Saturday, February 23, 2013

Post-nuptial Friendships

     I usually keep my blog out of personal issues. However, I have been hearing the same things from other married acquaintances. So, all my single friends, married friends in less than desired marriages, and all those in happy marriages,  hear me out. There is another side to everything. While you may think it does not matter, it does. Here are some myths I think women believe about their happily married friends. I know I thought most of them at one time.
 
   Myth #1
   I've not had an easy transition into married life. In the first six months I had two of my closest friends tell me our friendship had reached its logical end. Logical end= you got married and we did not. Therefore we have nothing in common. I did not change into "Nameless Wife Drone" the moment I said "I do". I still desire friendships. I have something new in my life that does not negate the other aspects of my personality.

    Myth #2
   Now you have "couples" as friends. Wrong again. Just because you are married to someone does not mean you will have anything in common with the spouses of his friends. Not that I would be opposed to it, it just does not happen overnight. I am still a person with likes and dislikes separate from his. We do not come as a packaged deal. It is also rough to be the only spouse in a group of friends who came from the "outside" world. We had very few mutual friends when we got together.

    Myth #3
    You have a spouse who loves you, you can not be lonely. 
    I have a wonderful spouse that is correct. However, I am not going to go shopping for shoes with him. I will not drag him to the nail salon with me. He also has an aversion to Harry Potter movies. It's the shallow little things that makes you feel isolated and lonely. Being married or in a serious relationship does not inhibit getting your feelings hurt either. I have been "uninvited" to things because I am not single. It still stings, marriage does not turn off your feelings. I remember watching this in my mother as a kid (hope she does not mind showing up in my writing!). I know I thought this of her. I had no idea how she could feel lonely with my dad around and her lovely well-behaved children at home. (Well, we were more like destructive monsters, but that is another story.) Sometimes just a cup of coffee with a friend means the world to someone.

    Myth #4
    You're married/in a committed relationship, so you don't understand.
    I've actually heard this line word for word. If I forgot how horrible and awkward dating is in three years time I need to be examined for dementia. My own current relationship had its low periods. I might not be there now, but I was there not too long ago. I remember the insecurity of being with someone new and the heartbreak of being dumped, cheated on, and harmed.

     Myth #5
    You're married, you're the one who does not have time for me.
     This one might have a grain of truth, but not to this extreme. I might not have the time to make three hour phone calls over some cute guy who looked at you in Kroger anymore. There is laundry to do, dinner to cook, and homework to be completed. I still have time for the big stuff. I do not care any less.

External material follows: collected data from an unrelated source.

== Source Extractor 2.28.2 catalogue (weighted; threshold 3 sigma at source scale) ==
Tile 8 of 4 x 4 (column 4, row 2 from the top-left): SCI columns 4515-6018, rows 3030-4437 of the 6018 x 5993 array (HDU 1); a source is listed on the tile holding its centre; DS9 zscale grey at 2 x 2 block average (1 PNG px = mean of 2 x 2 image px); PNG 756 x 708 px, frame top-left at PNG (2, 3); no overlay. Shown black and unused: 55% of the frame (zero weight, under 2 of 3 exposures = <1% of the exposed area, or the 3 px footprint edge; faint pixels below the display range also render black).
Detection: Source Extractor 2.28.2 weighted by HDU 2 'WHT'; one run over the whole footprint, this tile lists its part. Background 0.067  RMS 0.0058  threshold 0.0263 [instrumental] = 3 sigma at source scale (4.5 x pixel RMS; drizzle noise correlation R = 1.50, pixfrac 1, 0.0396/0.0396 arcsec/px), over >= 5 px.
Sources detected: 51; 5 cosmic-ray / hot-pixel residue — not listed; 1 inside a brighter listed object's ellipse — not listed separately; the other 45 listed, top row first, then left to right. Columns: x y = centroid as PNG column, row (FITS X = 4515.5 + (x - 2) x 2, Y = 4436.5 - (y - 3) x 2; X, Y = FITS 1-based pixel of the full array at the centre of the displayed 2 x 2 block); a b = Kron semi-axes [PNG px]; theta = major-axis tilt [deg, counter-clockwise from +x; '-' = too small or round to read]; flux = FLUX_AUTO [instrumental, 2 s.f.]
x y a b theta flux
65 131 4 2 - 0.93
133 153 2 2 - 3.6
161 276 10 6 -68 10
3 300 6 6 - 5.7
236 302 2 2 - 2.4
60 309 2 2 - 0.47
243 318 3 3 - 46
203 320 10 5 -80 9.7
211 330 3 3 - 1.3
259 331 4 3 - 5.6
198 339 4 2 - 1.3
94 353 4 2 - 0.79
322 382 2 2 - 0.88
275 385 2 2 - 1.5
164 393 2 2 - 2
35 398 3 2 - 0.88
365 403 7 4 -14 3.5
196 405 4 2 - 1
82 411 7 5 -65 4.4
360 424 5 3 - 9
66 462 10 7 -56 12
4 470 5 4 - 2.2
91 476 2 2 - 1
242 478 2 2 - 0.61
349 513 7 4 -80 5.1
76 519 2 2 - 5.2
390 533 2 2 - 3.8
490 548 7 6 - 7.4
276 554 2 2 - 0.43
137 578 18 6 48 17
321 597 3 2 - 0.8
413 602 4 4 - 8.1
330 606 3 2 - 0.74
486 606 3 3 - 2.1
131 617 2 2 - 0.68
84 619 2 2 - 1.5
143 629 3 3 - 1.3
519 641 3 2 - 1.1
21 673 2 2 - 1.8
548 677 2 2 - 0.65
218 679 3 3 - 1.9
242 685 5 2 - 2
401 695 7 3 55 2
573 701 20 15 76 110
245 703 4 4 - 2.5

     Most who know me know my love for feminism and gender theory. I think this is the one arena that still needs a lot of work. We women are constantly in competition with one another. There is still some pressure to find someone and settle down into marriage. When one of us does it changes the power structures between us in a way that our society deems superior/inferior. We see ourselves as only 1/2 of a whole. My husband pushes me, encourages me, and helps me to grow. However, I am still a whole person without him. We are two whole people traveling life together. I believe it is time to move past looking at marital status as an indicator of success.

    So to sum everything up, spend time with your married friends. Don't assume that they are not hurting and lonely even in a wonderful marriage. Also, I do not think there is anything wrong with needing friendships even when your marriage is good. If you find yourself in this same boat, know there are others like you out there! Maybe a few of us might find each other!